» MATERIAL PROVIDED:
▶

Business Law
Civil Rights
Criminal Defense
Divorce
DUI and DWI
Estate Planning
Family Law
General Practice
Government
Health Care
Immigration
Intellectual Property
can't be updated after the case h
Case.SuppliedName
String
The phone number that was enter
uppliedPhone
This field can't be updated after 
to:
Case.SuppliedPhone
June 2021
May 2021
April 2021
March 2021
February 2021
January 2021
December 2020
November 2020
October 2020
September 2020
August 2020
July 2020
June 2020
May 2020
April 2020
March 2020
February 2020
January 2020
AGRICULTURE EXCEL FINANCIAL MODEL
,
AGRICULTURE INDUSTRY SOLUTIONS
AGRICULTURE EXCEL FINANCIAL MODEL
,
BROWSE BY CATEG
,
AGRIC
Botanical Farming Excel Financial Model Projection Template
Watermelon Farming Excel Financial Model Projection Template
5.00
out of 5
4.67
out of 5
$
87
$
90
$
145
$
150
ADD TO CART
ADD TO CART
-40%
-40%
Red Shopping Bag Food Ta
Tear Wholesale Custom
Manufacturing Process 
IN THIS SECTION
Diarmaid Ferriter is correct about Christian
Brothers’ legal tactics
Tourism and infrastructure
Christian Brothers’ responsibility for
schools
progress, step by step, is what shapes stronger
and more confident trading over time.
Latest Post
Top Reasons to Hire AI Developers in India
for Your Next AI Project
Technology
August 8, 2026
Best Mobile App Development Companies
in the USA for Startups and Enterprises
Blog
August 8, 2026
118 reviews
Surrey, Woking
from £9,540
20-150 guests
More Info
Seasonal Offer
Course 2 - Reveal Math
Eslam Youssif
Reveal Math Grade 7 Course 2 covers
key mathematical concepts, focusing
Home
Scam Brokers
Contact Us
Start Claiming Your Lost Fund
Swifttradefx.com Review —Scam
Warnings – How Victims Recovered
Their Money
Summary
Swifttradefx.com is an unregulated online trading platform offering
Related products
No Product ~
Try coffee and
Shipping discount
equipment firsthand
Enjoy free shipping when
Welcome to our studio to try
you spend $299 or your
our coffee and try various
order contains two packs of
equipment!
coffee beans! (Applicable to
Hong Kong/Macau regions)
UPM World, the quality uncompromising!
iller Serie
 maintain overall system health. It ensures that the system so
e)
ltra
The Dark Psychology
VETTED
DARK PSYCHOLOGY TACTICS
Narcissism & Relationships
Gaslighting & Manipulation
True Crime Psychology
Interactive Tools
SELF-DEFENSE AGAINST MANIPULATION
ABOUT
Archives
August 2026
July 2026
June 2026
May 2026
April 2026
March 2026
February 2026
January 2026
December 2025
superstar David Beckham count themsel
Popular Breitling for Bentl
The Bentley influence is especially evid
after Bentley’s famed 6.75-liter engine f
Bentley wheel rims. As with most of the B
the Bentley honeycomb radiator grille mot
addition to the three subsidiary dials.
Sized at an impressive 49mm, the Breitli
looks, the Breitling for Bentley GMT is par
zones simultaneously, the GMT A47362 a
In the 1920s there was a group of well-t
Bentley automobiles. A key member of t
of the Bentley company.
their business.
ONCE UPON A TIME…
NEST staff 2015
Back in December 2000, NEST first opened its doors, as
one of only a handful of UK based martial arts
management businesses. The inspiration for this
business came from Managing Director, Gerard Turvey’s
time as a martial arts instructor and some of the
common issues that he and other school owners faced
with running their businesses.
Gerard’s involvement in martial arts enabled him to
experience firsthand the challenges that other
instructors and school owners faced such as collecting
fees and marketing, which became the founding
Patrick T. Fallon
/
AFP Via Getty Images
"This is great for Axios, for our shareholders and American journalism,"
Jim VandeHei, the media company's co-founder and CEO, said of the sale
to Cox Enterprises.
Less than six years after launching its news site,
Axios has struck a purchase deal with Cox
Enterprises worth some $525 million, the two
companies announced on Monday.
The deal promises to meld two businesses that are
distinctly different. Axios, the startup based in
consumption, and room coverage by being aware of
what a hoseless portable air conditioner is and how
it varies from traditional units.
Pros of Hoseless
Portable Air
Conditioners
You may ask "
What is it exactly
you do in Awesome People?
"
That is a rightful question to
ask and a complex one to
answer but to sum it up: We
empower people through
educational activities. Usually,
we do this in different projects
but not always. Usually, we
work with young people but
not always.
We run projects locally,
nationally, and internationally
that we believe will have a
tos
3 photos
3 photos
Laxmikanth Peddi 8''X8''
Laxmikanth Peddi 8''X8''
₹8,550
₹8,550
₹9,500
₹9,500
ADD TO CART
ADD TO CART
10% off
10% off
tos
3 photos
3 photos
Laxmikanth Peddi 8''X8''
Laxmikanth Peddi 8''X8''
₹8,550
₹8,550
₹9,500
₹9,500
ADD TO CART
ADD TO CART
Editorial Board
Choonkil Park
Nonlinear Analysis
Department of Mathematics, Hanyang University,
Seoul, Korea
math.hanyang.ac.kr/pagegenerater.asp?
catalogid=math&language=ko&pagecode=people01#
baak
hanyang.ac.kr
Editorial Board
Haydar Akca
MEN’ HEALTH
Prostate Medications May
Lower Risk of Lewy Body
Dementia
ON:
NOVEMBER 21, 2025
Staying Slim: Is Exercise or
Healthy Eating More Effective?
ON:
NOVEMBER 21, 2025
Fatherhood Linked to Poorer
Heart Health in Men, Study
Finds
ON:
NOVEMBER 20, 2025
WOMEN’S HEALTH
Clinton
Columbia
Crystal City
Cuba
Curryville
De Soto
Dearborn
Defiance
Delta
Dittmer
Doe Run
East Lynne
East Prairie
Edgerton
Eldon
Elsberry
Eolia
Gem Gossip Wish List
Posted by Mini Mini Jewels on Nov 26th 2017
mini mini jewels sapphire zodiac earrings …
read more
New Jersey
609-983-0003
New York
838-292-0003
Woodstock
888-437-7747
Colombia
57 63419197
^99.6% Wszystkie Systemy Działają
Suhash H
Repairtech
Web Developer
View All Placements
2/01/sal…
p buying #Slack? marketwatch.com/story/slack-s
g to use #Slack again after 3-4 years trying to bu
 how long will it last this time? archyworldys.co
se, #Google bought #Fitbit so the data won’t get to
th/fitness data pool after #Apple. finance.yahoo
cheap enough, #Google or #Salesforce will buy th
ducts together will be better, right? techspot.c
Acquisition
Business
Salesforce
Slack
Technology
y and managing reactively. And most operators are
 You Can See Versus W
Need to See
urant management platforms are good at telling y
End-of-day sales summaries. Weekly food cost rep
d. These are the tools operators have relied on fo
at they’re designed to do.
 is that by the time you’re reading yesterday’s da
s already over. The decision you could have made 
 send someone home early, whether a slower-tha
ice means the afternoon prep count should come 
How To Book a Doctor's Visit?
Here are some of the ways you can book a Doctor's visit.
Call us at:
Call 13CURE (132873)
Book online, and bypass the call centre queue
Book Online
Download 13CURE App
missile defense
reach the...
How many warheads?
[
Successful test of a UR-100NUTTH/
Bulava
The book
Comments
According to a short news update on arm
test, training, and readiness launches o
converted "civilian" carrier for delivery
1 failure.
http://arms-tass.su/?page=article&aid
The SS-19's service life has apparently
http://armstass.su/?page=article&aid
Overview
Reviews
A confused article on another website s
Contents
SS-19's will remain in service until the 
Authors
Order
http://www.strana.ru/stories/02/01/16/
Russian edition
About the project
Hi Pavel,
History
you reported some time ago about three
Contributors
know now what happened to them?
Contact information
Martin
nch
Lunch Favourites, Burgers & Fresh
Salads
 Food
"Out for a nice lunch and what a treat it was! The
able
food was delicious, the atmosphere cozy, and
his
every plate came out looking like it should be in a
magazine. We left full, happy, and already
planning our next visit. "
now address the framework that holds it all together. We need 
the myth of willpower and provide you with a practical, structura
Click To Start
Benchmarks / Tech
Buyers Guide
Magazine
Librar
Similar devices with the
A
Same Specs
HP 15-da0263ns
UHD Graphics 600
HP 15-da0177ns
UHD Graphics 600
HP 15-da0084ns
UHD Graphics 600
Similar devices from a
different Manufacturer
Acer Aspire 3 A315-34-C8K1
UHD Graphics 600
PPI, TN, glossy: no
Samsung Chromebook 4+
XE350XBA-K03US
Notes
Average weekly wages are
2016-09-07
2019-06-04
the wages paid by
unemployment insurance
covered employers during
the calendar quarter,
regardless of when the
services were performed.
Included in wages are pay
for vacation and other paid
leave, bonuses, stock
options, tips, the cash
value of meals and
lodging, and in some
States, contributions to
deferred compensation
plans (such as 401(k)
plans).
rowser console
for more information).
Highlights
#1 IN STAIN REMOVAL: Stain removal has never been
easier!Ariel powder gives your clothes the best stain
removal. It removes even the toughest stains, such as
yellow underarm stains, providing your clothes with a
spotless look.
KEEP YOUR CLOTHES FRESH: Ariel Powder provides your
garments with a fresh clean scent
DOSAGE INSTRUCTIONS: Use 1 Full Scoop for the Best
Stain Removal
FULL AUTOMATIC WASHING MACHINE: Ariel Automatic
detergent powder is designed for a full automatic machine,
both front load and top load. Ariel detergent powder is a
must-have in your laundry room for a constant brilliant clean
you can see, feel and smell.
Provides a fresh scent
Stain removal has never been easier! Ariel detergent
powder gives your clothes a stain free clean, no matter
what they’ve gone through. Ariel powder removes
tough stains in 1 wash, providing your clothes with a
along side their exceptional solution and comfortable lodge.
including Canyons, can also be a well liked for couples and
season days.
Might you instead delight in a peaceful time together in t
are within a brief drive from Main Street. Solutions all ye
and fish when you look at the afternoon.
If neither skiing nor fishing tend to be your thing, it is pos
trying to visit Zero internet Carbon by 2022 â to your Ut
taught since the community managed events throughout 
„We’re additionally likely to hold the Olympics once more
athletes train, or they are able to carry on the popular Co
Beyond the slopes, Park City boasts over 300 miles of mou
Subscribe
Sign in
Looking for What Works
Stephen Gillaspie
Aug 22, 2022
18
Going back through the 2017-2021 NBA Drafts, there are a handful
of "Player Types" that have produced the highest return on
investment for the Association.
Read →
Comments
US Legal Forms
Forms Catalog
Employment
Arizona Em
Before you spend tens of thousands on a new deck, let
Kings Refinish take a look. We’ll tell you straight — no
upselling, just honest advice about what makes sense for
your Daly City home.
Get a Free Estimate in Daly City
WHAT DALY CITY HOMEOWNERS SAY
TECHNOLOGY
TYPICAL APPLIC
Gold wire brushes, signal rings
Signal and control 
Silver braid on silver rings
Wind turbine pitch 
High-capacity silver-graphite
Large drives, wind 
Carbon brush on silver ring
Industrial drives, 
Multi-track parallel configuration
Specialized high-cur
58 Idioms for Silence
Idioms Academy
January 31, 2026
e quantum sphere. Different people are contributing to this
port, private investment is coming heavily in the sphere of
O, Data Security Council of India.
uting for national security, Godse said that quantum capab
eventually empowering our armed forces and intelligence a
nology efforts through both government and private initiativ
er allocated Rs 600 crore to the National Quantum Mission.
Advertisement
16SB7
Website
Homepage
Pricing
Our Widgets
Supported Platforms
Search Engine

◀

» EXERCISE PROMPT:
Swap "ADD TO CART" for "BUY NOW" and write out the listing from its first line through the line containing "Shipping discount", with everything else left as is.

» ANSWER AREA:
Business Law
Civil Rights
Criminal Defense
Divorce
DUI and DWI
Estate Planning
Family Law
General Practice
Government
Health Care
Immigration
Intellectual Property
can't be updated after the case h
Case.SuppliedName
String
The phone number that was enter
uppliedPhone
This field can't be updated after 
to:
Case.SuppliedPhone
June 2021
May 2021
April 2021
March 2021
February 2021
January 2021
December 2020
November 2020
October 2020
September 2020
August 2020
July 2020
June 2020
May 2020
April 2020
March 2020
February 2020
January 2020
AGRICULTURE EXCEL FINANCIAL MODEL
,
AGRICULTURE INDUSTRY SOLUTIONS
AGRICULTURE EXCEL FINANCIAL MODEL
,
BROWSE BY CATEG
,
AGRIC
Botanical Farming Excel Financial Model Projection Template
Watermelon Farming Excel Financial Model Projection Template
5.00
out of 5
4.67
out of 5
$
87
$
90
$
145
$
150
BUY NOW
BUY NOW
-40%
-40%
Red Shopping Bag Food Ta
Tear Wholesale Custom
Manufacturing Process 
IN THIS SECTION
Diarmaid Ferriter is correct about Christian
Brothers’ legal tactics
Tourism and infrastructure
Christian Brothers’ responsibility for
schools
progress, step by step, is what shapes stronger
and more confident trading over time.
Latest Post
Top Reasons to Hire AI Developers in India
for Your Next AI Project
Technology
August 8, 2026
Best Mobile App Development Companies
in the USA for Startups and Enterprises
Blog
August 8, 2026
118 reviews
Surrey, Woking
from £9,540
20-150 guests
More Info
Seasonal Offer
Course 2 - Reveal Math
Eslam Youssif
Reveal Math Grade 7 Course 2 covers
key mathematical concepts, focusing
Home
Scam Brokers
Contact Us
Start Claiming Your Lost Fund
Swifttradefx.com Review —Scam
Warnings – How Victims Recovered
Their Money
Summary
Swifttradefx.com is an unregulated online trading platform offering
Related products
No Product ~
Try coffee and
Shipping discount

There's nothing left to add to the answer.